Ayat 8–31: Peringatan Hari Kiamat dan Kisah Walid bin al-Mughirah (Penolakan dan Azab). Bagian ini menguraikan kekejaman Hari Kiamat, mengisahkan tokoh pembangkang Quraisy yang menolak kebenaran setelah merenungkannya, dan menggambarkan Saqar (Neraka) secara rinci.
Ayat 32–56: Sumpah Ilahi, Dialog Penghuni Neraka, dan Penegasan Al-Qur'an (Pelaran dan Peringatan). Bagian penutup berisi sumpah-sumpah Allah atas ciptaan-Nya untuk menegaskan kebenaran, menjelaskan mengapa para pendurhaka masuk Neraka, dan menegaskan kembali bahwa Al-Qur'an adalah peringatan bagi semua manusia.
Ilustrasi Perintah Allah kepada Sang Berselimut untuk Bangkit dan Menyampaikan Peringatan.
Tafsir Ayat per Ayat (Ayat 1-7): Panggilan Kenabian
بِسْمِ ٱللَّهِ ٱلرَّحْمَٰنِ ٱلرَّحِيمِ
يَا أَيُّهَا الْمُدَّثِّرُ (1) قُمْ فَأَنذِرْ (2)
Wahai orang yang berselimut (Muhammad)! (1) Bangunlah, lalu berilah peringatan! (2)

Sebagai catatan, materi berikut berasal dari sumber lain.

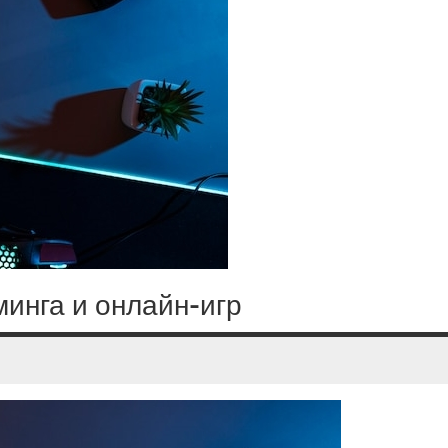
минга и онлайн-игр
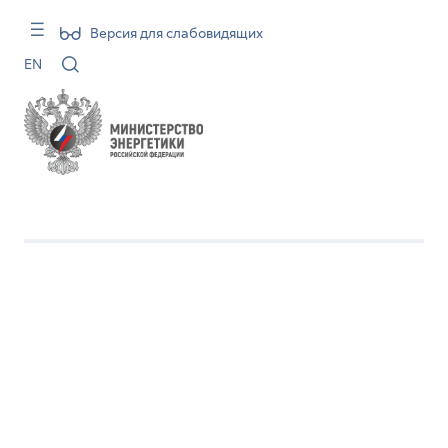
Версия для слабовидящих
EN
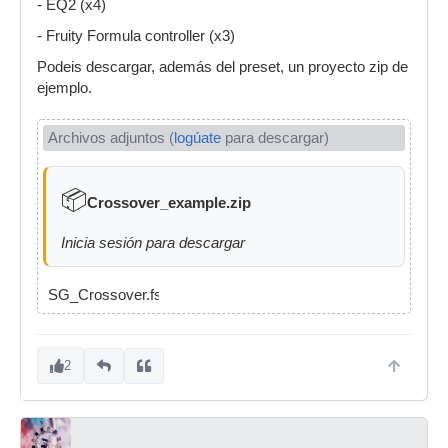
- EQ2 (x4)
- Fruity Formula controller (x3)
Podeis descargar, además del preset, un proyecto zip de
ejemplo.
Archivos adjuntos (
logúate
para descargar)
📦
Crossover_example.zip
Inicia sesión para descargar
SG_Crossover.fst
2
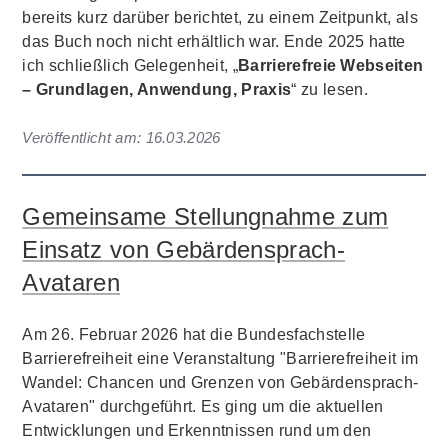
bereits kurz darüber berichtet, zu einem Zeitpunkt, als
das Buch noch nicht erhältlich war. Ende 2025 hatte
ich schließlich Gelegenheit, „
Barrierefreie Webseiten
– Grundlagen, Anwendung, Praxis
“ zu lesen.
Veröffentlicht am:
16.03.2026
Gemeinsame Stellungnahme zum
Einsatz von Gebärdensprach-
Avataren
Am 26. Februar 2026 hat die Bundesfachstelle
Barrierefreiheit eine Veranstaltung "Barrierefreiheit im
Wandel: Chancen und Grenzen von Gebärdensprach-
Avataren" durchgeführt. Es ging um die aktuellen
Entwicklungen und Erkenntnissen rund um den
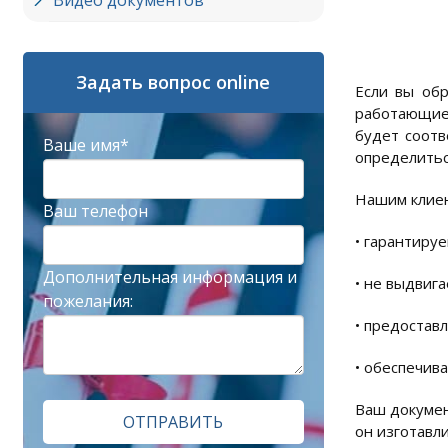
Видео документов
Задать вопрос online
Если вы обр
работающие 
будет соотв
Ваше имя*
определитьс
Нашим клиен
Ваш телефон
• гарантиру
Дополнительная информация и
• не выдвиг
пожелания:
• предоставл
• обеспечив
Ваш документ
ОТПРАВИТЬ
он изготавл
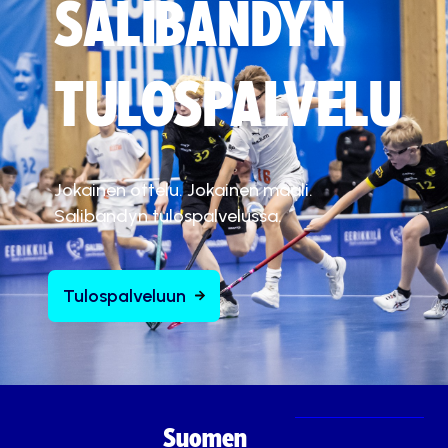
SALIBANDYN
TULOSPALVELU
Jokainen ottelu. Jokainen maali.
Salibandyn tulospalvelussa.
Tulospalveluun
Suomen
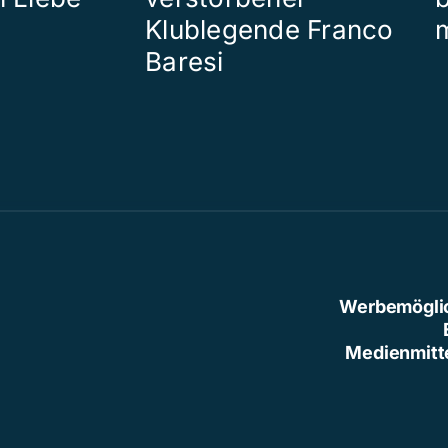
Klublegende Franco
Baresi
Werbemögli
Medienmitt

Tafsir Mendalam: Ayat ini adalah pembuka yang sangat dramatis. Diriwayatkan bahwa setelah Jibril menyampaikan wahyu pertama, Rasulullah ﷺ pulang dalam keadaan ketakutan, meminta Khadijah untuk menyelimutinya (*daththarani*). Ketika ketakutan itu mereda, perintah kedua datang. Panggilan ini, "Yaa ayyuhal muddassir", berfungsi sebagai teguran lembut sekaligus pengangkat derajat. Teguran karena Nabi berdiam diri, dan pengangkatan derajat karena tugas berat telah menanti. Perintah "Qum fa anzir" (Bangunlah, lalu berilah peringatan) adalah perintah untuk meninggalkan kenyamanan pribadi, meninggalkan selimut istirahat, dan memulai misi publik yang penuh bahaya. Ini adalah transisi dari kenabian internal (penerimaan wahyu) ke kenabian eksternal (penyampaian risalah). Ini bukan hanya peringatan kepada kaum Quraisy, tetapi juga peringatan kepada umat Islam sepanjang masa untuk tidak berpuas diri dengan ibadah pribadi; tugas dakwah adalah kewajiban yang mendesak.
وَرَبَّكَ فَكَبِّرْ (3)
Dan agungkanlah Tuhanmu, (3)
Tafsir Mendalam: Setelah perintah berdakwah, datang perintah pengagungan. "Wa Rabbaka fakabbir". Ini berarti mengagungkan Allah melebihi segala sesuatu, menolak pengagungan terhadap berhala, harta, atau kekuasaan duniawi. Pengagungan ini harus tercermin dalam ucapan (*Allahu Akbar*), niat, dan tindakan. Dalam konteks dakwah, ini berarti menegaskan bahwa tidak ada kekuatan lain yang patut ditakuti selain Allah, dan tugas kenabian harus dilakukan hanya demi kebesaran Allah semata, tanpa mengharapkan imbalan dunia. Pengagungan ini adalah fondasi moral yang diperlukan agar seorang da'i tetap teguh menghadapi penolakan.
وَثِيَابَكَ فَطَهِّرْ (4)
dan pakaianmu bersihkanlah, (4)
Tafsir Mendalam: Ayat ini memiliki dua makna penting:
Makna Fisik: Menjaga kebersihan pakaian dan tubuh. Seorang utusan Allah harus tampil bersih dan rapi, mencerminkan kesucian ajaran yang dibawanya.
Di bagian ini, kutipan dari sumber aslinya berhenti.